Hyper-parameter Optimization

class HpoPipelineResult(study, objective)[source]

A container for the results of the HPO pipeline.

Parameters:
  • study (Study) –

  • objective (Objective) –

objective: Objective

The objective class, containing information on preset hyper-parameters and those to optimize

replicate_best_pipeline(*, directory, replicates, move_to_cpu=False, save_replicates=True, save_training=False)[source]

Run the pipeline on the best configuration, but this time on the “test” set instead of “evaluation” set.

Parameters:
  • directory (Union[str, Path]) – Output directory

  • replicates (int) – The number of times to retrain the model

  • move_to_cpu (bool) – Should the model be moved back to the CPU? Only relevant if training on GPU.

  • save_replicates (bool) – Should the artifacts of the replicates be saved?

  • save_training (bool) – Should the training triples be saved?

Raises:

ValueError – if "use_testing_data" is provided in the best pipeline’s config.

Return type:

None

save_to_directory(directory, **kwargs)[source]

Dump the results of a study to the given directory.

Return type:

None

Parameters:

directory (str | Path) –

save_to_ftp(directory, ftp)[source]

Save the results to the directory in an FTP server.

Parameters:
  • directory (str) – The directory in the FTP server to save to

  • ftp (FTP) – A connection to the FTP server

save_to_s3(directory, bucket, s3=None)[source]

Save all artifacts to the given directory in an S3 Bucket.

Parameters:
  • directory (str) – The directory in the S3 bucket

  • bucket (str) – The name of the S3 bucket

  • s3 – A client from boto3.client(), if already instantiated

Return type:

None

study: Study

The optuna study object

hpo_pipeline_from_path(path, **kwargs)[source]

Run a HPO study from the configuration at the given path.

Return type:

HpoPipelineResult

Parameters:

path (str | Path) –

hpo_pipeline_from_config(config, **kwargs)[source]

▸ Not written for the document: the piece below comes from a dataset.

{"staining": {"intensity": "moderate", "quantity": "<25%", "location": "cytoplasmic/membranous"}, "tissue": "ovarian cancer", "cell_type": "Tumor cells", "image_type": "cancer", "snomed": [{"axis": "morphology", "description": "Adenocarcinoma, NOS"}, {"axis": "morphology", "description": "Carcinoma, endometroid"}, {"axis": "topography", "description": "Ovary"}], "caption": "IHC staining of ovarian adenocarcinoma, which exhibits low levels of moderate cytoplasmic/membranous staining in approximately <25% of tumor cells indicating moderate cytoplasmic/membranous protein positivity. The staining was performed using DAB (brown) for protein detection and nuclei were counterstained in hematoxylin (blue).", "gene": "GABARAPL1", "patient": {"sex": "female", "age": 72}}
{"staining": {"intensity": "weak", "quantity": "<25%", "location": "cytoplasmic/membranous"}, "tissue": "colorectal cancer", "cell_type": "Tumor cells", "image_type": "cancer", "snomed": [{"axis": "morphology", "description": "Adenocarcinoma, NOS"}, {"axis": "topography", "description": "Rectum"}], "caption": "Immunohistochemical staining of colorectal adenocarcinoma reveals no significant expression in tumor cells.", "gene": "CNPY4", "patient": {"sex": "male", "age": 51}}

Run the HPO pipeline using a properly formatted configuration dictionary.

Return type:

HpoPipelineResult

Parameters:

config (Mapping[str, Any]) –

hpo_pipeline(*, dataset=None, dataset_kwargs=None, training=None, testing=None, validation=None, evaluation_entity_whitelist=None, evaluation_relation_whitelist=None, model, model_kwargs=None, model_kwargs_ranges=None, loss=None, loss_kwargs=None, loss_kwargs_ranges=None, regularizer=None, regularizer_kwargs=None, regularizer_kwargs_ranges=None, optimizer=None, optimizer_kwargs=None, optimizer_kwargs_ranges=None, lr_scheduler=None, lr_scheduler_kwargs=None, lr_scheduler_kwargs_ranges=None, training_loop=None, training_loop_kwargs=None, negative_sampler=None, negative_sampler_kwargs=None, negative_sampler_kwargs_ranges=None, epochs=None, training_kwargs=None, training_kwargs_ranges=None, stopper=None, stopper_kwargs=None, evaluator=None, evaluator_kwargs=None, evaluation_kwargs=None, metric=None, filter_validation_when_testing=True, result_tracker=None, result_tracker_kwargs=None, device=None, storage=None, sampler=None, sampler_kwargs=None, pruner=None, pruner_kwargs=None, study_name=None, direction=None, load_if_exists=False, n_trials=None, timeout=None, gc_after_trial=None, n_jobs=None, save_model_directory=None)[source]

Train a model on the given dataset.

Parameters:
Return type:

HpoPipelineResult

Returns:

the optimization result

Raises:

ValueError – if early stopping is enabled, but the number of epochs is to be optimized, too.